* Work instructions
Turn each line of the listing below into a string in a JSON list, one string per line, and skip the blank lines. Omit the pictures.

* Supplied data
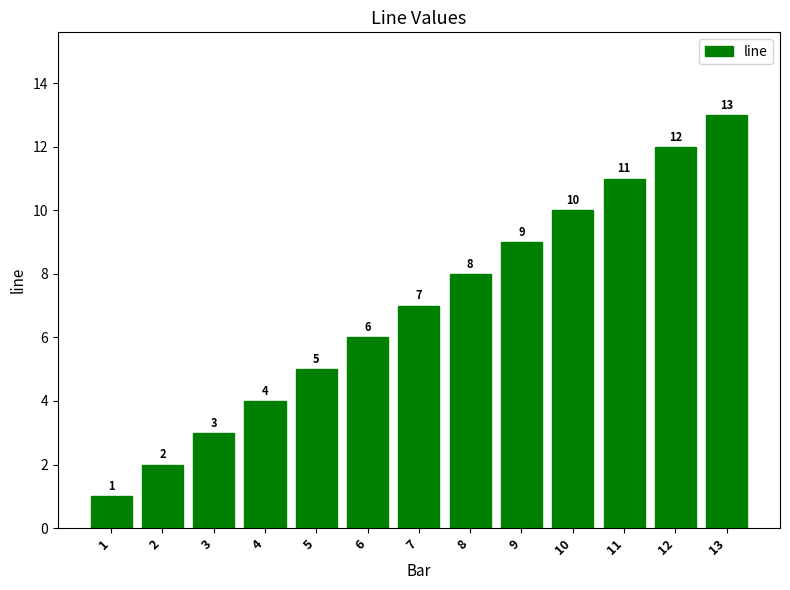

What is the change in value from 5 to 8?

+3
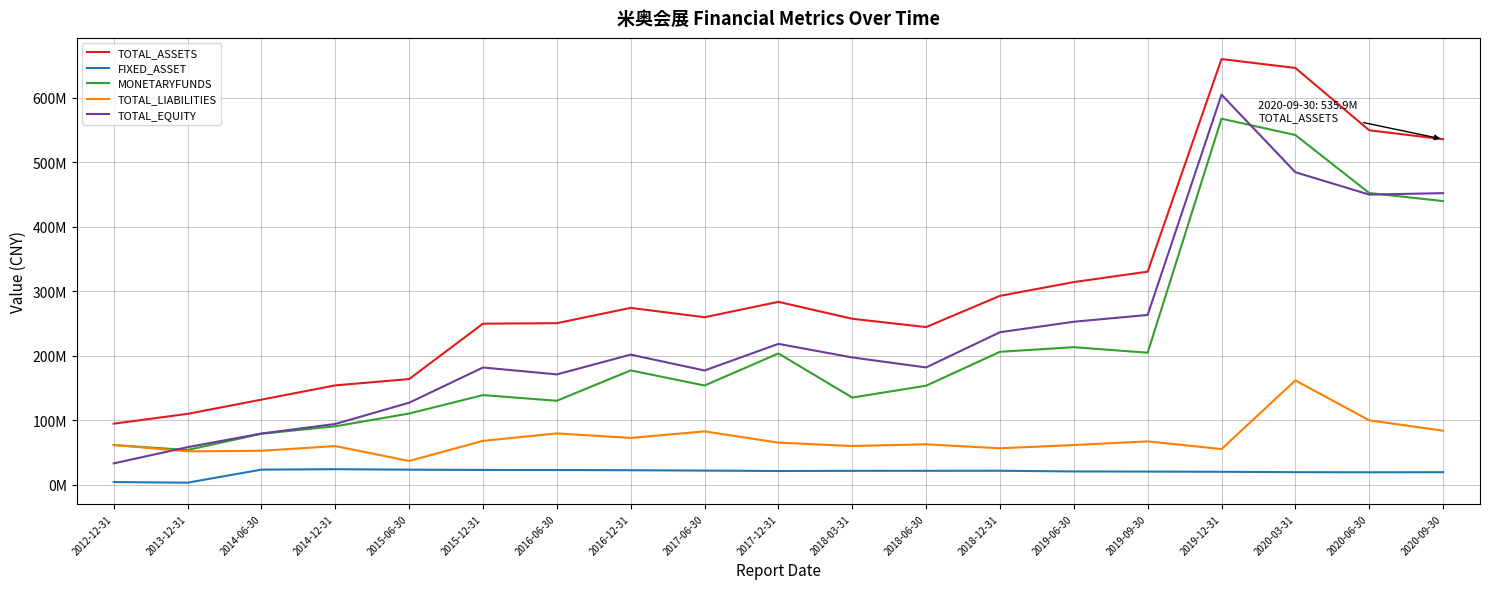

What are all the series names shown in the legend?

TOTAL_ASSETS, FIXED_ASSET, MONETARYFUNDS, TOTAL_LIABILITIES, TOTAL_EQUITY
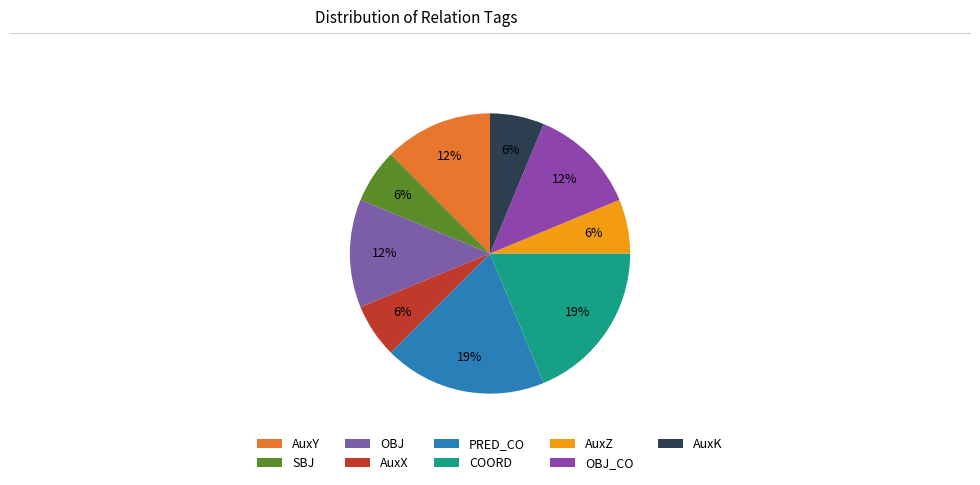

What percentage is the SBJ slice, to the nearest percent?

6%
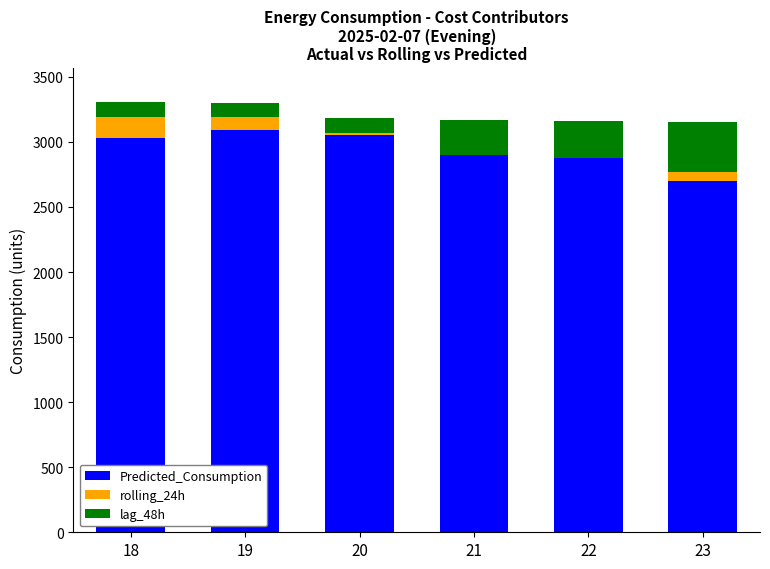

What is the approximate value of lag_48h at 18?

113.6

* Exercise solution
[
  "What is the change in value from 5 to 8?",
  "+3",
  "What are all the series names shown in the legend?",
  "TOTAL_ASSETS, FIXED_ASSET, MONETARYFUNDS, TOTAL_LIABILITIES, TOTAL_EQUITY",
  "What percentage is the SBJ slice, to the nearest percent?",
  "6%",
  "What is the approximate value of lag_48h at 18?",
  "113.6"
]